**Prompt**:
Please copy the lines below word for word, leaving out the pictures.
Source material START
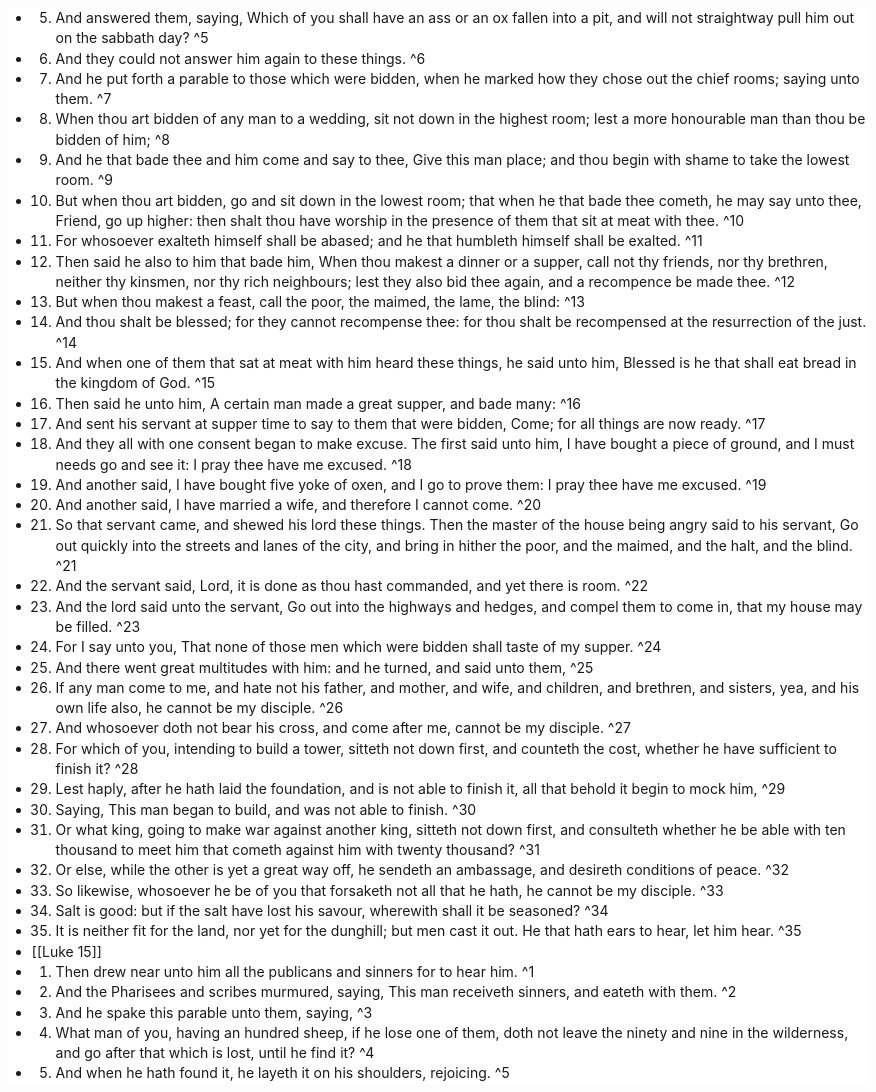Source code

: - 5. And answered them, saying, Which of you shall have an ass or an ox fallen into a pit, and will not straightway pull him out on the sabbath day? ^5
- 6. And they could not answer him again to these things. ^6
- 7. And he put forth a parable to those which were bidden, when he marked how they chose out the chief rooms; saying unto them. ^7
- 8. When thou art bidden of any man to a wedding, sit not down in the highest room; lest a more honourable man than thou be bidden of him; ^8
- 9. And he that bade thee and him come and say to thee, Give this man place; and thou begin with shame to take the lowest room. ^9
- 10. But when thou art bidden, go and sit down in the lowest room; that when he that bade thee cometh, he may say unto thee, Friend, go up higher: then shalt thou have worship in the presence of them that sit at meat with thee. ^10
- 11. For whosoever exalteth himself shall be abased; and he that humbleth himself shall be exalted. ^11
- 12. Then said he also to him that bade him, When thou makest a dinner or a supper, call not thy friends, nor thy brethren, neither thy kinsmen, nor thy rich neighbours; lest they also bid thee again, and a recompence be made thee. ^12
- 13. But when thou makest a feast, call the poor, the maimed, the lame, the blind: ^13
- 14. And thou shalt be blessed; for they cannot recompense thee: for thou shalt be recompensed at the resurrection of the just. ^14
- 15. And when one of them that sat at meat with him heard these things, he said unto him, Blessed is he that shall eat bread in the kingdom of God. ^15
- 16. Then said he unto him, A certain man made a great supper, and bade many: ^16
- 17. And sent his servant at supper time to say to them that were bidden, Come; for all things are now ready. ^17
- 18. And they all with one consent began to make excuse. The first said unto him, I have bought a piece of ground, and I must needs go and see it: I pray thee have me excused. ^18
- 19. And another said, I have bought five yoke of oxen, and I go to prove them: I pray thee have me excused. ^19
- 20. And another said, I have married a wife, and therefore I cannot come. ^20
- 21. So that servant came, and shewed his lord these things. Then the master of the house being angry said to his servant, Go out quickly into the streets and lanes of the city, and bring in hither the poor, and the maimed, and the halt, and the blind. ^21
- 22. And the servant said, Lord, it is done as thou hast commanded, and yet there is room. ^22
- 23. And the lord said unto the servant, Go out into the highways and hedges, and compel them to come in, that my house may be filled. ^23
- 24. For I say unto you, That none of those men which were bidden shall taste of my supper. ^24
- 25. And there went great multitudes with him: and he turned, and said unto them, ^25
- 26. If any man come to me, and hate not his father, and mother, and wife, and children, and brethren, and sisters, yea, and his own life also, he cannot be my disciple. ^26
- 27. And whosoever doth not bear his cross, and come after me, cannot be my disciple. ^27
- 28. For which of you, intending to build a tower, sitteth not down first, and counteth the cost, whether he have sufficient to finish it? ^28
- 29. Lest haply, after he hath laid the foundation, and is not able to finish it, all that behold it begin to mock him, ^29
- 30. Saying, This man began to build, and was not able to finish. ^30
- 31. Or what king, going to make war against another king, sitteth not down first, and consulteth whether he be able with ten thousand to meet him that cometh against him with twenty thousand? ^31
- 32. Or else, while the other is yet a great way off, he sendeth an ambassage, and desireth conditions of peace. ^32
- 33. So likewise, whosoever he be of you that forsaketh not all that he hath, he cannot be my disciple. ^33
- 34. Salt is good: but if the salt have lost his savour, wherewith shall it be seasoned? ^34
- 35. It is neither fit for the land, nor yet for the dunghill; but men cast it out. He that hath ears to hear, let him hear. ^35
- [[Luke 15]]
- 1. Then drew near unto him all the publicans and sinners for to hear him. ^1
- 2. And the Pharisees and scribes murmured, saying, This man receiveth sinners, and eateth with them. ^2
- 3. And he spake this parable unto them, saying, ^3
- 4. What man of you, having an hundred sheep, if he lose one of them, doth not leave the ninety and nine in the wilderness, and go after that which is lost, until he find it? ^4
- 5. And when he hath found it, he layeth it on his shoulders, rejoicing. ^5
Source material END
**Exercise solution**:
Source code

: - 5. And answered them, saying, Which of you shall have an ass or an ox fallen into a pit, and will not straightway pull him out on the sabbath day? ^5
- 6. And they could not answer him again to these things. ^6
- 7. And he put forth a parable to those which were bidden, when he marked how they chose out the chief rooms; saying unto them. ^7
- 8. When thou art bidden of any man to a wedding, sit not down in the highest room; lest a more honourable man than thou be bidden of him; ^8
- 9. And he that bade thee and him come and say to thee, Give this man place; and thou begin with shame to take the lowest room. ^9
- 10. But when thou art bidden, go and sit down in the lowest room; that when he that bade thee cometh, he may say unto thee, Friend, go up higher: then shalt thou have worship in the presence of them that sit at meat with thee. ^10
- 11. For whosoever exalteth himself shall be abased; and he that humbleth himself shall be exalted. ^11
- 12. Then said he also to him that bade him, When thou makest a dinner or a supper, call not thy friends, nor thy brethren, neither thy kinsmen, nor thy rich neighbours; lest they also bid thee again, and a recompence be made thee. ^12
- 13. But when thou makest a feast, call the poor, the maimed, the lame, the blind: ^13
- 14. And thou shalt be blessed; for they cannot recompense thee: for thou shalt be recompensed at the resurrection of the just. ^14
- 15. And when one of them that sat at meat with him heard these things, he said unto him, Blessed is he that shall eat bread in the kingdom of God. ^15
- 16. Then said he unto him, A certain man made a great supper, and bade many: ^16
- 17. And sent his servant at supper time to say to them that were bidden, Come; for all things are now ready. ^17
- 18. And they all with one consent began to make excuse. The first said unto him, I have bought a piece of ground, and I must needs go and see it: I pray thee have me excused. ^18
- 19. And another said, I have bought five yoke of oxen, and I go to prove them: I pray thee have me excused. ^19
- 20. And another said, I have married a wife, and therefore I cannot come. ^20
- 21. So that servant came, and shewed his lord these things. Then the master of the house being angry said to his servant, Go out quickly into the streets and lanes of the city, and bring in hither the poor, and the maimed, and the halt, and the blind. ^21
- 22. And the servant said, Lord, it is done as thou hast commanded, and yet there is room. ^22
- 23. And the lord said unto the servant, Go out into the highways and hedges, and compel them to come in, that my house may be filled. ^23
- 24. For I say unto you, That none of those men which were bidden shall taste of my supper. ^24
- 25. And there went great multitudes with him: and he turned, and said unto them, ^25
- 26. If any man come to me, and hate not his father, and mother, and wife, and children, and brethren, and sisters, yea, and his own life also, he cannot be my disciple. ^26
- 27. And whosoever doth not bear his cross, and come after me, cannot be my disciple. ^27
- 28. For which of you, intending to build a tower, sitteth not down first, and counteth the cost, whether he have sufficient to finish it? ^28
- 29. Lest haply, after he hath laid the foundation, and is not able to finish it, all that behold it begin to mock him, ^29
- 30. Saying, This man began to build, and was not able to finish. ^30
- 31. Or what king, going to make war against another king, sitteth not down first, and consulteth whether he be able with ten thousand to meet him that cometh against him with twenty thousand? ^31
- 32. Or else, while the other is yet a great way off, he sendeth an ambassage, and desireth conditions of peace. ^32
- 33. So likewise, whosoever he be of you that forsaketh not all that he hath, he cannot be my disciple. ^33
- 34. Salt is good: but if the salt have lost his savour, wherewith shall it be seasoned? ^34
- 35. It is neither fit for the land, nor yet for the dunghill; but men cast it out. He that hath ears to hear, let him hear. ^35
- [[Luke 15]]
- 1. Then drew near unto him all the publicans and sinners for to hear him. ^1
- 2. And the Pharisees and scribes murmured, saying, This man receiveth sinners, and eateth with them. ^2
- 3. And he spake this parable unto them, saying, ^3
- 4. What man of you, having an hundred sheep, if he lose one of them, doth not leave the ninety and nine in the wilderness, and go after that which is lost, until he find it? ^4
- 5. And when he hath found it, he layeth it on his shoulders, rejoicing. ^5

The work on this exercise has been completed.